The following 8 Anchor Papers represent a range of score points and are used in conjunction with the rubrics to assess student responses.

Score for Anchor Paper #1: Rubric Score 1

Annotation: This response indicates little application of a reasonable strategy. The representation in the form of an inequality is correct (y+x≤60). The student provides no response to the second or third parts of the question. This response demonstrates a minimal understanding and analysis of the problem.

Score for Anchor Paper #2: Rubric Score 1

Annotation: This response indicates little application of a reasonable strategy. The representation in the form of an equation, rather than an inequality, is relevant (x+y=60). The student provides no response to the second part of the question. Both the cost of lunch ($15.00) and the cost of dinner ($45.00) are correct. However, explanations are not provided. This response demonstrates a minimal understanding and analysis of the problem.

Score for Anchor Paper #3: Rubric Score 2

Annotation: This response indicates application of an incomplete strategy. The representation in the form of an inequality is correct (x+y≤60). While the student assigns the axes on the grid as x and y, the inequality is not graphed. Both the cost of lunch ($15.00) and the cost of dinner ($45.00) are correct. The explanation supports the solution (dividing 60 by 3, subtracting 5, recieving in answer of 15, multiplying 15 by 4, checking my answer to make sure it was correct. Then I multiplied 15x3 and got 45 then adding 45+15 and got $60; 45/3 is 15). This response demonstrates a conceptual understanding and analysis of the problem.

Score for Anchor Paper #4: Rubric Score 2

Annotation: This response indicates application of an incomplete strategy. The representation in the form of an inequality is correct (x+y≤60). Although the student assigned scales and labels on the grid, the inequality is not graphed. Both the cost of lunch ($15.00) and the cost of dinner ($45.00) are correct. The student provides a justification, rather than an explanation (I added 15 + 15 x 3 and got 60). This response demonstrates a conceptual understanding and analysis of the problem.

Score for Anchor Paper #5: Rubric Score 3

Annotation: This response indicates application of a reasonable strategy that leads to some correct solutions. The representation in the form of an inequality has the symbol reversed (x+y≥60). The student’s graph, though missing labels, is generally well-constructed with correct scales, a solid line with correct intercepts and appropriate shading. Both the cost of lunch (15.00) and the cost of dinner (45.00) are correct. The explanation supports the solution (x+y=60; 3x=y; 3(15)=45). The student also justifies the solutions (so 15·3=45 and 45+15=60). This response demonstrates a clear understanding and analysis of the problem.

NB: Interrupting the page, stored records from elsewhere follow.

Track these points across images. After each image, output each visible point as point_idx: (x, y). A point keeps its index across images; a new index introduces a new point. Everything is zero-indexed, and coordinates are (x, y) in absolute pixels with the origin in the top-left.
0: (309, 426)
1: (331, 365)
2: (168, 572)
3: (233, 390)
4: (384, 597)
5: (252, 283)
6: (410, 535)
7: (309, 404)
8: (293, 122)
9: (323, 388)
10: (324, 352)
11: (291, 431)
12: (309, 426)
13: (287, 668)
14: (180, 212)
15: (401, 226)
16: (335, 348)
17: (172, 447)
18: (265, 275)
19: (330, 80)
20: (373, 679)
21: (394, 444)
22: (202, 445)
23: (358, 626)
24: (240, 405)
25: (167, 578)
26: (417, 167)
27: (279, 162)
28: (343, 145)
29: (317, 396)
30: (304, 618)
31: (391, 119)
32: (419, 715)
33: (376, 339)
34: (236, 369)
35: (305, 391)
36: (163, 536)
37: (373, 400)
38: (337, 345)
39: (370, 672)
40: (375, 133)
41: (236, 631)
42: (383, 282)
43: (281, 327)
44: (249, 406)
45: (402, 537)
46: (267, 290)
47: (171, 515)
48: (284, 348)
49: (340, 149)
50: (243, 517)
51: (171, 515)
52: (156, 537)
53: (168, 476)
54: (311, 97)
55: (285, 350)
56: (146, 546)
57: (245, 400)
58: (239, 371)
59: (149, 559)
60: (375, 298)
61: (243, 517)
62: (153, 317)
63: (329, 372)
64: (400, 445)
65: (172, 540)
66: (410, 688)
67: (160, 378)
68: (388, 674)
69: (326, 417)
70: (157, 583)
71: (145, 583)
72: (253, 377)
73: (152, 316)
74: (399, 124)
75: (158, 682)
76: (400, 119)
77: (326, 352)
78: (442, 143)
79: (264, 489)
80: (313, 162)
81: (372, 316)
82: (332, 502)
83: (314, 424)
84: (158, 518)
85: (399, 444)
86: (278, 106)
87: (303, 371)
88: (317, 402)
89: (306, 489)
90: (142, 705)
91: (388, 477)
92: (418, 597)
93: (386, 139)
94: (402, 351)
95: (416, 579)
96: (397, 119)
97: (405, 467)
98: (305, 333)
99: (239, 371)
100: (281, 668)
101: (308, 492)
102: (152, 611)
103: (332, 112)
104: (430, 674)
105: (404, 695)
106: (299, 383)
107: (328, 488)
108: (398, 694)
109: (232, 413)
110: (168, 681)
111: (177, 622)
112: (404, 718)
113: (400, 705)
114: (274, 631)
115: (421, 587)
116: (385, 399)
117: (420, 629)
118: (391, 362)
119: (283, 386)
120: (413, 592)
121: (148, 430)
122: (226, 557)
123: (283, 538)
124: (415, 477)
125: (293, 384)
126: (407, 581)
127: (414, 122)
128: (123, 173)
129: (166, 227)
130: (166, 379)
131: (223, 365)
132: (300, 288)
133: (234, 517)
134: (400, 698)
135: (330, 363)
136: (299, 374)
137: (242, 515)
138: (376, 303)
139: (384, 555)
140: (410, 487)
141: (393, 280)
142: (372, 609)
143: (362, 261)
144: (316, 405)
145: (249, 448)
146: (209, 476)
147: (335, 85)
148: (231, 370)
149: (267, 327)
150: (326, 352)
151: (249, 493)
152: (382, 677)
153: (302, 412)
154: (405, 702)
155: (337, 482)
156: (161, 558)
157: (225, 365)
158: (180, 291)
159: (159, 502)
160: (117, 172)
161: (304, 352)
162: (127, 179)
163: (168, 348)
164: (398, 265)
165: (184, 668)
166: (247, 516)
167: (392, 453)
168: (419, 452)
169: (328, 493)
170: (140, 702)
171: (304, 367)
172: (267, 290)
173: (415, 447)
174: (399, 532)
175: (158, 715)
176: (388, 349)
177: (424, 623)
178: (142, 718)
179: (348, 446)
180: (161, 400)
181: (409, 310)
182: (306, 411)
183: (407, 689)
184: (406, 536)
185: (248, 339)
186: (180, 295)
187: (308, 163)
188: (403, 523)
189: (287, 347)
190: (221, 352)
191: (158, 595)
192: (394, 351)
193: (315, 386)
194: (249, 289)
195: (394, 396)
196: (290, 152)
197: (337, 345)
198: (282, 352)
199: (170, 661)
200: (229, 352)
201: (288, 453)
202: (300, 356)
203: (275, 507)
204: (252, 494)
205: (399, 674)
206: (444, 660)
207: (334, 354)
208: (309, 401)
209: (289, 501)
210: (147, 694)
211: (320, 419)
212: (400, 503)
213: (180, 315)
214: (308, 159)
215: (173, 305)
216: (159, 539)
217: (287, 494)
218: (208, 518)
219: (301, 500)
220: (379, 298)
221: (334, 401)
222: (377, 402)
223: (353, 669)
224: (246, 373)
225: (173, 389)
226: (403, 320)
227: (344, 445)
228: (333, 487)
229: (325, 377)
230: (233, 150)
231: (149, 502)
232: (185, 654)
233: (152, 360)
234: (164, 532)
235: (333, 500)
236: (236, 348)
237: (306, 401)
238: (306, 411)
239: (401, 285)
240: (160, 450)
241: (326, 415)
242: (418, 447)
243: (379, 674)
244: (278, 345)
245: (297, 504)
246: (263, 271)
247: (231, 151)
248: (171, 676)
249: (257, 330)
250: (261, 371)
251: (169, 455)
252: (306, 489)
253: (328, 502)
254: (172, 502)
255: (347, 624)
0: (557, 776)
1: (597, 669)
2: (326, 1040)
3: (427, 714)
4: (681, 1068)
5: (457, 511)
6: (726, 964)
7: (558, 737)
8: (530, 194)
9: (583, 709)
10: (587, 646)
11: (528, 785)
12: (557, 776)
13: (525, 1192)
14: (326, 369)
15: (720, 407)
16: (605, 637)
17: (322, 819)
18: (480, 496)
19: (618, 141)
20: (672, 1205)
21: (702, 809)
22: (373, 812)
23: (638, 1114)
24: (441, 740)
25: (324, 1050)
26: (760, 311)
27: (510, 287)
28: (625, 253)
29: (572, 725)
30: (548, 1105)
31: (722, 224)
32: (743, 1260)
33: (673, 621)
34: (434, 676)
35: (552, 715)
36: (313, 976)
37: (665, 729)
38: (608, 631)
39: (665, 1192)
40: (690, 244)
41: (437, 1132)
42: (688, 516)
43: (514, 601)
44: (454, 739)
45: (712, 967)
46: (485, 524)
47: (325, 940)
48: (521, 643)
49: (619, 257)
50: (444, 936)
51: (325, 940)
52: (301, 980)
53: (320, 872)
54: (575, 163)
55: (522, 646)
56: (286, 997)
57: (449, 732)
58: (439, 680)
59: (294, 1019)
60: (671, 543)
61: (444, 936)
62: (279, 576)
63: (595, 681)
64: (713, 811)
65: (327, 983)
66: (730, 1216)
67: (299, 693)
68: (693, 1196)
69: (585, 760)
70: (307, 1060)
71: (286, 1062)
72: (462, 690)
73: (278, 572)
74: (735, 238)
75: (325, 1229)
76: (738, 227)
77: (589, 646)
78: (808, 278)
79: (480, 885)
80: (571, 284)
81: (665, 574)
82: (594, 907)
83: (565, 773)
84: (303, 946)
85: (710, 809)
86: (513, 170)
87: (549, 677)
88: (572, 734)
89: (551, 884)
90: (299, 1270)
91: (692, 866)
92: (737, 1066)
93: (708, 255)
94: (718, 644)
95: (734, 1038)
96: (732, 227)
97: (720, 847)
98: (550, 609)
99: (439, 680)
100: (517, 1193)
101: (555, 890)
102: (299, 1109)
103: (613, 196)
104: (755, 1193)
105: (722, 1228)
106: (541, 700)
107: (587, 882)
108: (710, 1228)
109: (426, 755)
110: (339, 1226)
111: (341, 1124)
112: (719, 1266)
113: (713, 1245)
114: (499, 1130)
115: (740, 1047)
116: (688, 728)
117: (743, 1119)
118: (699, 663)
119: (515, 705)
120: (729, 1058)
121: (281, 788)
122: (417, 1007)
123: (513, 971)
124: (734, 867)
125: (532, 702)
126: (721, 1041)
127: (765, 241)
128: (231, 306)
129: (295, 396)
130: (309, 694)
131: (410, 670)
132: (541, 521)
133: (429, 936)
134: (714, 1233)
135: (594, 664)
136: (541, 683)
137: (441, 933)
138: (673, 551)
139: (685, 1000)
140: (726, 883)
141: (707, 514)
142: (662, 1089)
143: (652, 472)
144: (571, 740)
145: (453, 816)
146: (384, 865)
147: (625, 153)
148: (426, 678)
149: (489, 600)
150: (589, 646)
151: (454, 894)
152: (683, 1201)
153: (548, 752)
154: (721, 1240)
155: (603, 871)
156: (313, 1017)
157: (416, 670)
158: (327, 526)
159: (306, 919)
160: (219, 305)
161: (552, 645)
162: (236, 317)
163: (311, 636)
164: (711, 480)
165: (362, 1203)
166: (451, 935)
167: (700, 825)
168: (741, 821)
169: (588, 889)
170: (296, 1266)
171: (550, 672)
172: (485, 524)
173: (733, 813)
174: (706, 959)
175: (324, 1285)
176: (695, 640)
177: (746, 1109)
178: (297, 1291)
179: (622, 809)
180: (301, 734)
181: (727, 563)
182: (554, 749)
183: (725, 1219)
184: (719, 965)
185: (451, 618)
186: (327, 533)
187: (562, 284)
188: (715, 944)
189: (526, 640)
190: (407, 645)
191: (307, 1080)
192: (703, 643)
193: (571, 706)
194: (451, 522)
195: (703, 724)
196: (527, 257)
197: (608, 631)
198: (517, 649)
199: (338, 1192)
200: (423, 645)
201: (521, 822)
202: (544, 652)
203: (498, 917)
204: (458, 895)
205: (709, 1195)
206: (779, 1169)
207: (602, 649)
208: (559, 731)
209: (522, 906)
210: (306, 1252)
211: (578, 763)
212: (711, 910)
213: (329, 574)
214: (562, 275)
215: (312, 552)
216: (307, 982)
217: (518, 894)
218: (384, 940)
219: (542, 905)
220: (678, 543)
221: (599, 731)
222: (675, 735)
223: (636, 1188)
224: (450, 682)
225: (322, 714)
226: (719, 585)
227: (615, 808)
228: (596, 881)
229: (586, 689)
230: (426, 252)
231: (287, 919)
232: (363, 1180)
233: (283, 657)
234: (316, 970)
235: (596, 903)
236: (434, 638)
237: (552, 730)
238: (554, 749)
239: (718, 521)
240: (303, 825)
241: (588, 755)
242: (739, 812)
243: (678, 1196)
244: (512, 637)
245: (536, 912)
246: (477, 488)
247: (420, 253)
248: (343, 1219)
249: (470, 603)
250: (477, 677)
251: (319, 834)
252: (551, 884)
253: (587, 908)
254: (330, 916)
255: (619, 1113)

Score for Anchor Paper #6: Rubric Score 3

Annotation: This response indicates application of a reasonable strategy that leads to some correct solutions. The representation in the form of an inequality is correct (x+y≤$60). The student provides a generally well-constructed graph with correct scales and a solid line with correct intercepts; however, it is not shaded to indicate the inequality. Both the cost of lunch ($15.00) and the cost of dinner ($45.00) are correct. The explanation supports the solution (First I divided $60 by 4 which equal 15. Then I multiplied $15 times 3 because Ichiro spent 3 times as much on dinner). This response demonstrates a clear understanding and analysis of the problem.

Score for Anchor Paper #7: Rubric Score 4

Annotation: This response indicates application of a reasonable strategy that leads to a correct solution within the context of the problem. The representation in the form of an inequality is correct (x+y≤60). The student provides a well-constructed graph of the inequality with correct labels, scales, a solid line with correct intercepts and appropriate shading. Both the cost of lunch ($15.00) and the cost of dinner ($45.00) are correct. The explanation is clearly presented (I observed the “x” values of 0-20 because they are the only numbers that, multiplied by 3 are less than $60. Then I looked at each’s coresponding “y” value and 15’s was 45 which is 15 times 3). This response demonstrates a complete understanding and analysis of the problem.

Score for Anchor Paper #8: Rubric Score 4

Annotation: This response indicates application of a reasonable strategy that leads to a correct solution within the context of the problem. The representation in the form of an inequality is correct (x+y≤60). The student provides a well-constructed graph of the inequality with correct labels, scales, a solid line with correct intercepts and appropriate shading. Both the cost of lunch ($15.00) and the cost of dinner ($45.00) are correct. The explanation is fully developed (y=3x; x+3x=60; 4x=60; x=15; 15+y=60; y=45). This response demonstrates a complete understanding and analysis of the problem.